▶ _GIVEN ENTRIES_
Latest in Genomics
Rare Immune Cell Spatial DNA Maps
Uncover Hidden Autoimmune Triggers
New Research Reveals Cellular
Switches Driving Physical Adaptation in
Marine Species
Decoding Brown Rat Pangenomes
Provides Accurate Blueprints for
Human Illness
---
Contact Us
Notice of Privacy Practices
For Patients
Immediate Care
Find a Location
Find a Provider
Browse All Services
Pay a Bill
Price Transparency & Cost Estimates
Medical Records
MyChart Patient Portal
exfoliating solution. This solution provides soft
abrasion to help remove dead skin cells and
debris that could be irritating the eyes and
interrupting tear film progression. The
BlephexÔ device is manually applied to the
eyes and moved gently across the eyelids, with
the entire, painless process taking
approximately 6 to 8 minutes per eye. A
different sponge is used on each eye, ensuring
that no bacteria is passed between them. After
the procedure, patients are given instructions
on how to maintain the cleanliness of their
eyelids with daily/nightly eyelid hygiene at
--
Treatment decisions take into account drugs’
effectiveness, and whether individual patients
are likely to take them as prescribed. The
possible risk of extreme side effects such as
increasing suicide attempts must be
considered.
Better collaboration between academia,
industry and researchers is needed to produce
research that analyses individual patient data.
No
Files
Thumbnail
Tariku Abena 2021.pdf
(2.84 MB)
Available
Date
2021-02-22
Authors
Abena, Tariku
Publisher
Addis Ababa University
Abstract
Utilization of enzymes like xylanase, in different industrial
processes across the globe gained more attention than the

▶ _YOUR GOAL_
Could you return exactly the lines above from the line with "Latest in Genomics" to the line with "Human Illness", both included, and nothing else?

▶ _WRITTEN RESPONSE_
Latest in Genomics
Rare Immune Cell Spatial DNA Maps
Uncover Hidden Autoimmune Triggers
New Research Reveals Cellular
Switches Driving Physical Adaptation in
Marine Species
Decoding Brown Rat Pangenomes
Provides Accurate Blueprints for
Human Illness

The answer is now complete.